3. Validation and upload

An annotation is only accepted if it holds up. Simon confronts it with a strict schema and a few business checks: consistency of amounts (net + VAT = gross for an invoice), accounting balance (debit = credit for an OD), consistency of balances (opening balance + movements = closing balance for a statement), and format conformity (normalized dates, amounts to two decimal places, nine-digit SIREN).

4. Batch check

Once all segments are annotated and uploaded, Simon checks that the batch is complete: has every declared segment actually been processed? If everything is in order, the files are archived and the documents enter the workflow. Otherwise, they remain pending correction.

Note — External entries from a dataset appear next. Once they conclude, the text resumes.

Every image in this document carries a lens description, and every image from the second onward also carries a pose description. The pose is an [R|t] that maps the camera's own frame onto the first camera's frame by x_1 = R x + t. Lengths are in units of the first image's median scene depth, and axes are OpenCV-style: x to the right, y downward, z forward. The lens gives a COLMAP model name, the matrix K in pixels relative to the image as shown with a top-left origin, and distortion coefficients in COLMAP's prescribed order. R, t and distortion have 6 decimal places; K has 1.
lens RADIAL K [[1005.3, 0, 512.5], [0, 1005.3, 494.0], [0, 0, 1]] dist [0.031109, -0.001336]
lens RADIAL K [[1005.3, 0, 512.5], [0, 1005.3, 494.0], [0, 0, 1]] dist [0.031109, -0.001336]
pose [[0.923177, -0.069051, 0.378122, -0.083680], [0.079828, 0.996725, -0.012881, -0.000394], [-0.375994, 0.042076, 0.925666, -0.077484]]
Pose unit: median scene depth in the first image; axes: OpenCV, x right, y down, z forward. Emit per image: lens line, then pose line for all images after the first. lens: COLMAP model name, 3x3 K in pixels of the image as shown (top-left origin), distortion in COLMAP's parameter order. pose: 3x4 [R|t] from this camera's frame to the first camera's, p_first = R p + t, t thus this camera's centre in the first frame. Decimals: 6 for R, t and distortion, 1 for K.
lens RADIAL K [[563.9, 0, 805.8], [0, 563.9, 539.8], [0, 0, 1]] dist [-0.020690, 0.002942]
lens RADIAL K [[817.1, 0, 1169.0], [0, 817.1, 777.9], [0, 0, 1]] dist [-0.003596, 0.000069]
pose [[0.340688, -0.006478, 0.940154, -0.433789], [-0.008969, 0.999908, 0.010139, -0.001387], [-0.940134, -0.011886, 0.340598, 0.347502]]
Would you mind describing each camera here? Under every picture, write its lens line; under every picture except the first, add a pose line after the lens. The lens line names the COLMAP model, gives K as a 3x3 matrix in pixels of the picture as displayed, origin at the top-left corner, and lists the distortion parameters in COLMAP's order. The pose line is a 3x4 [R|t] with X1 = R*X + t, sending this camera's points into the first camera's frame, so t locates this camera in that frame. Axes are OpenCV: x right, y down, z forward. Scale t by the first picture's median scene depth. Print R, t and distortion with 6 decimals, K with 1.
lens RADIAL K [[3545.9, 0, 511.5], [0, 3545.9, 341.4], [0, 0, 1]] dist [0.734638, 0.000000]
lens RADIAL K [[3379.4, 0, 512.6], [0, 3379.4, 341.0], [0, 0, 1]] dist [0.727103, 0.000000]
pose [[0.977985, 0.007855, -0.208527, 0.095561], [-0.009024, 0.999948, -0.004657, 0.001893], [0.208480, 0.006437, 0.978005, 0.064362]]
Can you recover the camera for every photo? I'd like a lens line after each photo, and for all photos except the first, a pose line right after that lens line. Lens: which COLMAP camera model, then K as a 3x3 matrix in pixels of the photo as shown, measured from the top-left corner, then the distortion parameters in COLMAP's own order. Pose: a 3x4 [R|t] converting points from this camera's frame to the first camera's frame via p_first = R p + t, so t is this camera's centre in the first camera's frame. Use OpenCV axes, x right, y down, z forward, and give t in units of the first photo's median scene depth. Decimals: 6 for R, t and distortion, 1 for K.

The special case of bank statements

Statements receive additional processing, because the direction of a transaction cannot always be read from the text. For PDFs, Simon relies on the position of the credit/debit columns to confirm the direction of each line. It then checks that each account (main account, card…) presents an opening balance, movements and a consistent closing balance, before materializing each transaction as a bank transaction in the database.

Reclassification

If a segment has been mistyped — an invoice taken for an expense report, for example — the agent can reclassify it. The document then goes back through annotation, this time with the right procedure.

Also worth noting: the duplicate block is soft. When a file closely resembles an already-processed document without being its exact copy, Simon lets you confirm whether it is indeed a deliberate duplicate.


What triggers what comes next

A successful upload moves the document into the lifecycle: it is first uploaded, then the workflow moves it forward — data extraction, then validation of the checks. The agent only proceeds to qualification once the document is validated.